REQUIRED ACTIONS »
A: In the forum thread about using a generator inverter with solar backup, how many batteries make up Steve_S's battery bank?
B: Reproduce the part of the solar backup thread starting at "This is not" and ending at "(Oct 22, 2005)".

EXCERPT PROVIDED »
━━━

# Using Generator Inverter With Solar Backup



## jenson (Sep 25, 2016)

I hope the title was clear enough.

So, I've got a solar panel set giving me energy. I'm looking at buying a generator for backup energy when the power goes down.

The generator outputs 12vdc and has an inverter to output 120vac. 

What I'm curious about is this: is there a way for the inverter in the generator to draw from the solar-charged battery when the generator is not powered-on?

The reason I'm interested is that inverters are expensive, and it would be a slightly more affordable option for me to splice the solar-powered battery into the generator inverter.

Any thoughts appreciated. Thank you!


----------



## Steve_S (Feb 25, 2015)

Your Solar System is "the boss" in such an instance. You do not mention what your Solar system is and how it is configured so the answer will not be complete.

My own system uses 8x300w Panels controlled by an Midnight Classic Controller. My 3Kw Inverter / Charger Combo unit draws juice from the batteries to provide my 120V power (I have no 240V as it was pointless). When the Batteries reach 75% the Inverter/Charger can draw from "Shore Power" ( I used a Marine Grade Inverter as I am very off-grid) which can kick start my King Canada 3000 Watt Inverter Generator. At that point the 30-Amp 120V line charges the batteries with a bypass to the cabin.

This is not a discount bargain based system... The Inverter/Charger was drop shipped direct from Manufacturing and hit $800.00 (that is at a 200 discount). The unit I have is an APC-3000W-24V ! NOT THE CLONE KNOCK-OFF ! 

My Battery Bank is configured as 24V and consists of 8 Rolls-Surette S-500 6V Batteries which is plenty of juice for my needs.

NOTE: Pure Sine is most expensive BUT saves your electronics and is far better on motors like fridges & pumps. Square & Mod Sine are "okay" for tools but is hard on motors as the frequencies vary and current tech does not do so well due to integrated electronics.


----------



## ET1 SS (Oct 22, 2005)

Use solar power as your primary system, with the generator as backup.


----------



## wy_white_wolf (Oct 14, 2004)

━━━

[Saved entries]
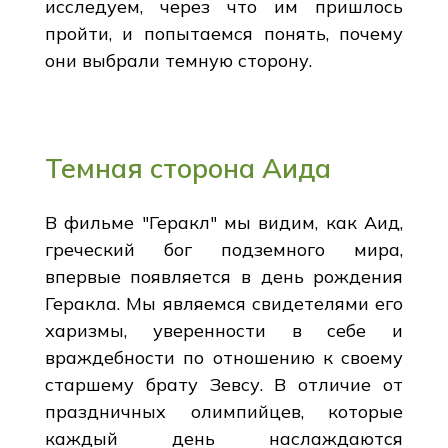
исследуем, через что им пришлось
пройти, и попытаемся понять, почему
они выбрали темную сторону.
Темная сторона Аида
В фильме "Геракл" мы видим, как Аид,
греческий бог подземного мира,
впервые появляется в день рождения
Геракла. Мы являемся свидетелями его
харизмы, уверенности в себе и
враждебности по отношению к своему
старшему брату Зевсу. В отличие от
праздничных олимпийцев, которые
каждый день наслаждаются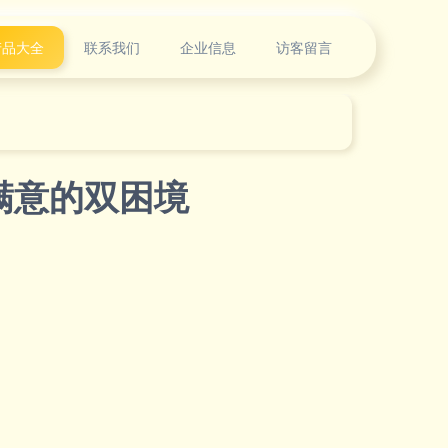
产品大全
联系我们
企业信息
访客留言
满意的双困境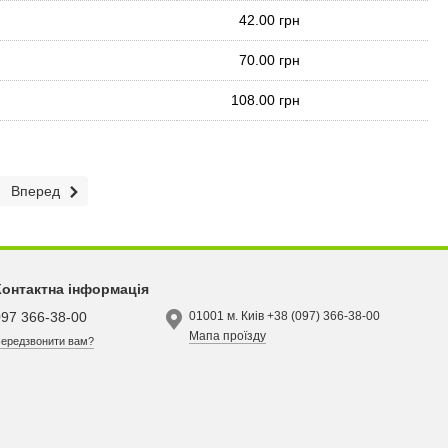
42.00 грн
70.00 грн
108.00 грн
Вперед
Контактна інформація
097 366-38-00
01001 м. Киів +38 (097) 366-38-00
Мапа проїзду
ередзвонити вам?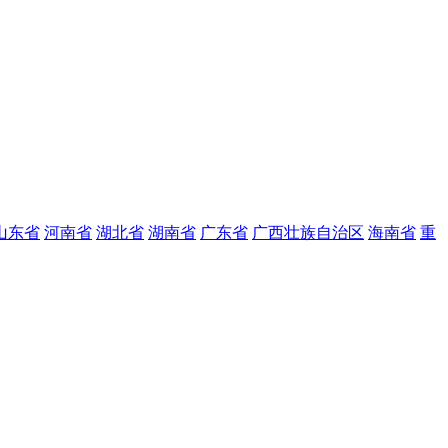
山东省
河南省
湖北省
湖南省
广东省
广西壮族自治区
海南省
重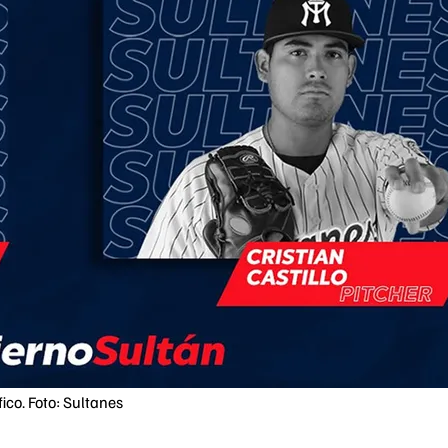
ico. Foto: Sultanes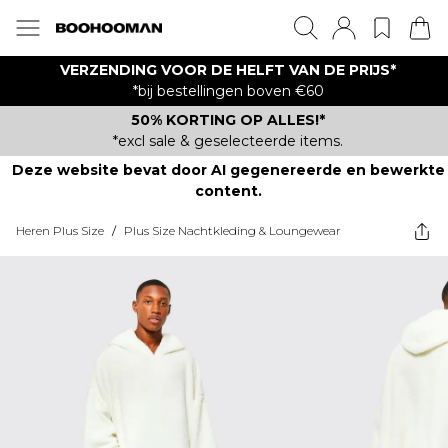
VERZENDING VOOR DE HELFT VAN DE PRIJS*
*bij bestellingen boven €60
50% KORTING OP ALLES!*
*excl sale & geselecteerde items.
Deze website bevat door AI gegenereerde en bewerkte
content.
Heren Plus Size
/
Plus Size Nachtkleding & Loungewear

━━━

TASK-BY-TASK RESULTS »
A: Eight Rolls-Surette S-500 6V batteries.

B:
This is not a discount bargain based system... The Inverter/Charger was drop shipped direct from Manufacturing and hit $800.00 (that is at a 200 discount). The unit I have is an APC-3000W-24V ! NOT THE CLONE KNOCK-OFF ! 

My Battery Bank is configured as 24V and consists of 8 Rolls-Surette S-500 6V Batteries which is plenty of juice for my needs.

NOTE: Pure Sine is most expensive BUT saves your electronics and is far better on motors like fridges & pumps. Square & Mod Sine are "okay" for tools but is hard on motors as the frequencies vary and current tech does not do so well due to integrated electronics.


----------



## ET1 SS (Oct 22, 2005)